Au nombre des défauts qu'on peut associer au manque d'habitude de la publication, il y a ce fourmillement d'idées plus ou moins nouvelles et le fait d'avoir, suivant une recette trop systémique, voulu mêler plusieurs intrigues plus ou moins entrelacées. À l'histoire de base qui est l'apparition de cette Singularité (attention, piège : ce n'est pas la Singularité de Vinge, le dépassement de l'intelligence humaine par les intelligences artificielles qui est ici en cause, même si elle sera rapidement évoquée dans un paragraphe, c'est la singularité des astrophysiciens, plus communément appelée « trou noir ») et ses conséquences, en particulier l'étude lancée par le commandement spatial qui a remplacé la NASA et la vie ultérieure de Sanjay, astronaute qui a dirigé la mission d'étude, est mixée l'histoire de Joshua, leader d'une secte religieuse que cette Singularité fera sombrer dans la folie. Mais cette histoire parallèle, dont l'interférence avec l'histoire principale est heureusement assez anecdotique, est d'autant moins utile au roman, si ce n'est pour l'alourdir et en augmenter le volume, qu'elle ressemble un peu à l'histoire du Thinking proposée par Raphaël Granier de Cassagnac. Et il est plus que probable que, travaillant probablement ensemble, nos deux auteurs ont largement discuté et confronté leurs romans respectifs. Olivier Bérenval a, certainement, voulu faire autre chose, adopter un autre point de vue ; le Kairos, dont hélas les thèses ne sont pas même esquissées de manière visible dans le roman, n'est pas le Thinking, mais une description plus approfondie aurait demandé un autre roman.

Toujours parmi les défauts alors même que cela aurait dû être une qualité du roman, la volonté de l'auteur de répéter et préciser avec soin les bases et notions de physique et d'astrophysique donne des passages que n'apprécieront que les lecteurs déjà au courant des thèmes et désireux de précisions techniques ou scientifiques.

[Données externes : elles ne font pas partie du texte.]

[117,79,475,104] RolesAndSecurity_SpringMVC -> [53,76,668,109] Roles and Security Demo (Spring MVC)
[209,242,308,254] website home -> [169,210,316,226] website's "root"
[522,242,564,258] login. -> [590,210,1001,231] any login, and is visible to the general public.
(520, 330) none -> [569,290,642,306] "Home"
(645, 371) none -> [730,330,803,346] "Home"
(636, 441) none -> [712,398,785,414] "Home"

Dans les méthodes d'écriture abusivement employées de manière systématique du fait d'une mode, il y a le fait d'entremêler non seulement plusieurs intrigues, mais aussi plusieurs temporalités (non-présentation des chapitres dans l'ordre chronologique). Ce procédé demande une maîtrise que ne possède pas encore l'auteur, et de ce fait il aboutit, d'abord, à égarer le lecteur.

 

Quant au «retournement » final, il me laisse profondément déçu, car il remet en cause tout le roman. Oblige à une relecture dans laquelle on se demande à quoi servent certains épisodes, en particulier l'histoire parasite de Joshua, mais aussi les épisodes politiques. C'est, là encore, un « truc » d'écriture qui demande une certaine pratique et une motivation que je n'ai pas perçue.

 

Je suis d'une sévérité excessive, bien sûr, et je m'octroie un rôle de critique péremptoire et didactique bien au-delà de mes capacités de lecteur amateur à la compétence limitée ; mais ma déception est conséquence de la quantité d'espoirs PRESQUE satisfaits. Et ce mot est à mes yeux au cœur de ma réaction. Contrairement au proverbe, je ne crois pas que « a miss is as good as a mile », je le trouve bien pire. Bien plus dérangeant. Il oblige à imaginer le roman parfait qui a PRESQUE été écrit ; un roman dans lequel, à mon avis, Joshua, le Kairos et les personnages associés, n'avaient pas place (ou auraient dû faire l'objet d'un roman séparé, associé). Une fin plus ouverte aurait, au moins, légitimé cette attitude de lecteur.